4.35 The organization shall pursue only non-profit objectives. Under no circumstances should it derive improper financial gain from any activity related to inter-country or in-country adoption. It may, however, receive reimbursement or other payment for direct or indirect costs and actual expenses.

4.36 For in-country adoption, the following charges may be recovered by the agency from the adoptive parents, if the agency deems it necessary:

(i) Maintenance cost as fixed by the Court from time to time, from the date the child has been approved and accepted by the Indian parent/parents to the date of departure from the institution.

(ii) Such out of pocket cost, administrative cost and service charges for preparation of child study, medical and IQ reports, legal expenses and conveyance etc., as may be fixed by the court from time to time.

4.37 The maximum amount to be charged by any agency from Indian parents as reimbursement of maintenance expenses shall be fixed by the court.

4.38 For inter-country adoption the following costs may be recovered by the agency from the foreign adoptive parents:

(i) Cost of any surgical or medical treatment of the child against production of bills or vouchers duly certified.

(ii) The Indian placement agency processing the application of a foreigner for being appointed guardian of a child with a view to its eventual adoption, should be entitled to recover from the foreigner, cost incurred in preparing and filing the application and processing it in court including legal expenses, administrative expenses, preparation of child study report, preparation of medical and reports, passport and visa expenses and conveyance expenses and that such expenses may be fixed by the court at a figure not exceeding Rs. 6,000. Any increase in maximum recoverable expenses in this regard would be done only with the approval of the Supreme Court of India. In so far as the maintenance or medical expenses incurred by the recognized placement agencies running homes for children is concerned, they are entitled to receive reimbursement of such maintenance or medical expenses from the foreigner taking the child in adoption at a figure not more than Rs. 78 per day per child from the date of selection of the child by the adoptive parents until the child is taken by the adoptive parents after they are appointed as guardians. This outer limit of recoverable expenses may be reviewed by the Ministry of Welfare, Government of India once in three years depending on escalation of the expenses including cost of living.

(iii) Cost of travel of the child from India to the receiving country and the cost of an escort, if the foreign recognized agency is unable to provide the escort.
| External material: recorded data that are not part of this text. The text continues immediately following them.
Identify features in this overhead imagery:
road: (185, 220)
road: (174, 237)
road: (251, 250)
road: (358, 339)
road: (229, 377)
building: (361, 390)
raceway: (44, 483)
(iv) In case of disruption or failure of adoption, the cost of repatriating the child to India, if no alternative placement for the child is effected in the foreigner's country by the recognized foreign agency with the concurrence of the Indian agency.

(v) If it comes to CARA's notice that any recognized Indian agency charges more fees than the prescribed fees or tries to exploit financially the foreign enlisted agency, CARA may after giving an opportunity to such agency to explain its point of view, suspend or revoke its recognition. Similarly, if any foreign enlisted agency induces an Indian recognized agency by giving or offers more money than the prescribed fees for processing a case of inter-country adoption of an Indian child, CARA may after giving an opportunity to such agency to explain its point of view de-enlist the foreign agency.